AIM OF THE TASK = The response has to be every entry, printed word for word.

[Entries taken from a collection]
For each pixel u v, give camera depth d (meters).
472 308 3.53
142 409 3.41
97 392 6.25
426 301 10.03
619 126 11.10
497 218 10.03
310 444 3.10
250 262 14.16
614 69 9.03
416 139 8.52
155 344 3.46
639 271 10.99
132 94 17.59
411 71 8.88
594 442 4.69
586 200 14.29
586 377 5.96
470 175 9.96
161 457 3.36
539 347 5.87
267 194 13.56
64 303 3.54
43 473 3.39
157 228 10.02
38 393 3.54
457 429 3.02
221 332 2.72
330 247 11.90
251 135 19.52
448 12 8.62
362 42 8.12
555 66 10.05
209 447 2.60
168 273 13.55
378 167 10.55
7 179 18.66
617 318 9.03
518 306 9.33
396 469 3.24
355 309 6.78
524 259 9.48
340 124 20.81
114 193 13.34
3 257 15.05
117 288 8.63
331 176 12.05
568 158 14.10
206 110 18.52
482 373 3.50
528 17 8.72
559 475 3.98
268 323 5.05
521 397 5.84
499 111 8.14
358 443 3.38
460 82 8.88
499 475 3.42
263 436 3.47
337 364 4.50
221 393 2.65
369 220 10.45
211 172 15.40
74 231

RESPONSE =
For each pixel u v, give camera depth d (meters).
472 308 3.53
142 409 3.41
97 392 6.25
426 301 10.03
619 126 11.10
497 218 10.03
310 444 3.10
250 262 14.16
614 69 9.03
416 139 8.52
155 344 3.46
639 271 10.99
132 94 17.59
411 71 8.88
594 442 4.69
586 200 14.29
586 377 5.96
470 175 9.96
161 457 3.36
539 347 5.87
267 194 13.56
64 303 3.54
43 473 3.39
157 228 10.02
38 393 3.54
457 429 3.02
221 332 2.72
330 247 11.90
251 135 19.52
448 12 8.62
362 42 8.12
555 66 10.05
209 447 2.60
168 273 13.55
378 167 10.55
7 179 18.66
617 318 9.03
518 306 9.33
396 469 3.24
355 309 6.78
524 259 9.48
340 124 20.81
114 193 13.34
3 257 15.05
117 288 8.63
331 176 12.05
568 158 14.10
206 110 18.52
482 373 3.50
528 17 8.72
559 475 3.98
268 323 5.05
521 397 5.84
499 111 8.14
358 443 3.38
460 82 8.88
499 475 3.42
263 436 3.47
337 364 4.50
221 393 2.65
369 220 10.45
211 172 15.40
74 231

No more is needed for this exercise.